Hossen Sohel of DOT
A bipartisan group of US senators on Wednesday called on Secretary of State Mike Pompeo to designate the Myanmar military’s campaign against the Rohingya Muslim minority a genocide, reports Reuters.
More than 700,000 Rohingya have fled Myanmar’s Rakhine state for neighboring Bangladesh since August last year, when attacks on security posts by Rohingya insurgents triggered a military crackdown that the United Nations, the United States, Britain and others described as ethnic cleansing.
Myanmar denies the accusations of ethnic cleansing.
“We are deeply concerned that despite clear evidence of genocide amassed by the Department’s own report … that the Department has not made a formal determination that the crime of genocide has been committed,” said a letter to Pompeo from the senators, a copy of which was seen by Reuters.
In September, leaders of the US House of Representatives Foreign Affairs Committee called on the Trump administration to declare the military campaign a genocide, days after a State Department report stopped short of that description.

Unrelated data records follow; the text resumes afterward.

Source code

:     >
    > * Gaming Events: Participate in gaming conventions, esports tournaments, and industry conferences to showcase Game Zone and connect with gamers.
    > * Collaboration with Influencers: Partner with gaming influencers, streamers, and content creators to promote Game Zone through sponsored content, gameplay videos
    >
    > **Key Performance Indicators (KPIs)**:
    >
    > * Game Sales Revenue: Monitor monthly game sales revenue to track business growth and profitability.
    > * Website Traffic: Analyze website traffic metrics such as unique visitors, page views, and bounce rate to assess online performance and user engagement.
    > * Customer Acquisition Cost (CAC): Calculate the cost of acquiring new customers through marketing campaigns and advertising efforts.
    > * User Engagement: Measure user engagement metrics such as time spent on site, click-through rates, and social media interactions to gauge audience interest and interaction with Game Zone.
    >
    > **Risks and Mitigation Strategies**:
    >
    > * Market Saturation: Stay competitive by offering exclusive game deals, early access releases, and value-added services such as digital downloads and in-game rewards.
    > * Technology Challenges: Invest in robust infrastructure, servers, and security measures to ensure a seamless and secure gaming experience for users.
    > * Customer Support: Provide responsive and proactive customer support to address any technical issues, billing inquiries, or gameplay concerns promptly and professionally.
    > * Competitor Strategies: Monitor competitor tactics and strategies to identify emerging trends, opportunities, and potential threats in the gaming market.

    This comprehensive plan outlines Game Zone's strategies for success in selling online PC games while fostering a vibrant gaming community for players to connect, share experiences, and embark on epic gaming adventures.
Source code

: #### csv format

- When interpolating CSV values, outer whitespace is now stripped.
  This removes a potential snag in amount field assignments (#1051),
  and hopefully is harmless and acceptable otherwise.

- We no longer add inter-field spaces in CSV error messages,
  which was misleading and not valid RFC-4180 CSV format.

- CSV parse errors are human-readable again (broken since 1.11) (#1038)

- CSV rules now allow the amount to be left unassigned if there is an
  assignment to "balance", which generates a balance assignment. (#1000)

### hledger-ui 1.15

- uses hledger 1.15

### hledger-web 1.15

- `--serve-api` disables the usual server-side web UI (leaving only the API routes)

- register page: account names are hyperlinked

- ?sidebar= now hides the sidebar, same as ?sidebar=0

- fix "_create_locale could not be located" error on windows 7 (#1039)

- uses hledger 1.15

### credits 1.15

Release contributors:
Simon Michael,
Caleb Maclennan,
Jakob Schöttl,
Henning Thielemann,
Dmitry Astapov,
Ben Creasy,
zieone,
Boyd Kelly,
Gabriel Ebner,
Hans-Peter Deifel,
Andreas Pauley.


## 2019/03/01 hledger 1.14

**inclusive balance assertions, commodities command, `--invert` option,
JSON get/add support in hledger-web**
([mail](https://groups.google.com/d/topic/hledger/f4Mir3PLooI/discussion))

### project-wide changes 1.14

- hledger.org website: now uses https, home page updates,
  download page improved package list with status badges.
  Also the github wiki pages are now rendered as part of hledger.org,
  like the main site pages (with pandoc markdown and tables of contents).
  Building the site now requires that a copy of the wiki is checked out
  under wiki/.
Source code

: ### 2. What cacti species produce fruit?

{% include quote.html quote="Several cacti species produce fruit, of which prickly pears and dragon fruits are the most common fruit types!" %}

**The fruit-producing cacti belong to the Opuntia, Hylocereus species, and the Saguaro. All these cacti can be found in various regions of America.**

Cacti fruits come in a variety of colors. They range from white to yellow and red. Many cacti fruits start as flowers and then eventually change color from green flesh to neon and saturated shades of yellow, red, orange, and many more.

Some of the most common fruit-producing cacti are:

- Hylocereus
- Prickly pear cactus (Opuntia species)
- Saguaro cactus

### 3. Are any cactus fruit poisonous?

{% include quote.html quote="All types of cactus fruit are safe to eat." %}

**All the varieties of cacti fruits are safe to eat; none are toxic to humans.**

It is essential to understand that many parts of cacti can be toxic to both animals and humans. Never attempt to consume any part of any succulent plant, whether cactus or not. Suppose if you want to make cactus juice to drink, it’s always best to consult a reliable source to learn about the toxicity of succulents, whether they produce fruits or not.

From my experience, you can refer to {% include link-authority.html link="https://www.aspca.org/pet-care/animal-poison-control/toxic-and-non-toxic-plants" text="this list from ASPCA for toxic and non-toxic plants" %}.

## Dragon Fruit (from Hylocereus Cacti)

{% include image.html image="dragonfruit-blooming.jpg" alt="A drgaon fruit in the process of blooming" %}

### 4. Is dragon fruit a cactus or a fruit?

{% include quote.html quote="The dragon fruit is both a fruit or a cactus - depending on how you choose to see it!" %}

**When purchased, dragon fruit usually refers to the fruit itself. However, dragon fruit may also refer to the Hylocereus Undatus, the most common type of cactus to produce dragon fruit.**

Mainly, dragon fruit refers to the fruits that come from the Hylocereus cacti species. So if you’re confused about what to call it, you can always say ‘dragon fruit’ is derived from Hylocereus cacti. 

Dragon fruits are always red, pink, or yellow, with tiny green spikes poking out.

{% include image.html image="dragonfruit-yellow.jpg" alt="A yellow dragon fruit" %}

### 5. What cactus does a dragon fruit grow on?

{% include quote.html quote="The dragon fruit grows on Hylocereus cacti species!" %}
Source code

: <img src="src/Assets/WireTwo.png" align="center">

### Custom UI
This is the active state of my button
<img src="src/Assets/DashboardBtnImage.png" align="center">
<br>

A declaration of genocide by the US government could have legal implications of committing Washington to stronger punitive measures against Myanmar’s government, which is led by Nobel laureate Aung San Suu Kyi. This has made some in the Trump administration wary of issuing such an assessment.
The areas where the Rohingya lived in Myanmar’s western Rakhine State before the army ousted them were being dramatically transformed, making their return increasingly unlikely, Reuters reported on Tuesday.
The senators asked Pompeo to provide a formal determination about the actions of Myanmar’s military.